Real-world impact: Race conditions have been exploited to overdraw bank accounts, redeem the same coupon multiple times, claim bonus credits repeatedly, and bypass rate limits.

TOCTOU (Time-of-Check to Time-of-Use) is a specific race condition pattern where the state of a resource changes between the check and the use of that resource.

File system TOCTOU example:

import os

def process_upload(path):
    # CHECK: is the file safe?
    if not os.path.islink(path) and os.access(path, os.R_OK):
        # TIME GAP — attacker swaps file for a symlink here
        with open(path) as f:   # USE: now reads /etc/shadow
            return f.read()

Between the os.access() call and the open(), an attacker with local access can replace the file with a symlink to /etc/shadow. The check passed on the original file; the open acts on the symlink.

Database TOCTOU: Similarly, checking a row value in one query and acting on it in a second query creates a gap. Another transaction can modify the row between the two operations.

-- Vulnerable: two separate queries
SELECT points FROM users WHERE id = ?;   -- check
UPDATE users SET points = points - 100 WHERE id = ?;  -- use

The fundamental fix is to eliminate the gap between check and use — make the operation atomic.
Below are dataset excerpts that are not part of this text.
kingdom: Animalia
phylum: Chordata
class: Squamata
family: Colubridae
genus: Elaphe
Database transactions with row-level locking:

from contextlib import contextmanager

def transfer(conn, from_id, to_id, amount):
    with conn:  # transaction — commits or rolls back
        # SELECT FOR UPDATE locks the row until commit
        row = conn.execute(
            "SELECT balance FROM accounts WHERE id = ? FOR UPDATE",
            (from_id,)
        ).fetchone()
        if row['balance'] < amount:
            raise ValueError("Insufficient funds")
        conn.execute(
            "UPDATE accounts SET balance = balance - ? WHERE id = ?",
            (amount, from_id)
        )
        conn.execute(
            "UPDATE accounts SET balance = balance + ? WHERE id = ?",
            (amount, to_id)
        )

Atomic SQL UPDATE with condition:

-- Atomic check-and-debit in one statement
UPDATE accounts
SET balance = balance - :amount
WHERE id = :user_id AND balance >= :amount;
-- Check affected rows == 1; if 0, the balance was insufficient

Mutexes in application code (Python threading):

import threading

_locks = {}

def get_user_lock(user_id):
    if user_id not in _locks:
        _locks[user_id] = threading.Lock()
    return _locks[user_id]

def withdraw(user_id, amount):
    with get_user_lock(user_id):
        balance = get_balance(user_id)
        if balance >= amount:
            set_balance(user_id, balance - amount)

Atomic compare-and-swap (Redis): Use Redis WATCH / MULTI / EXEC for distributed systems where multiple servers share state. Only one transaction will succeed when the watched key changes.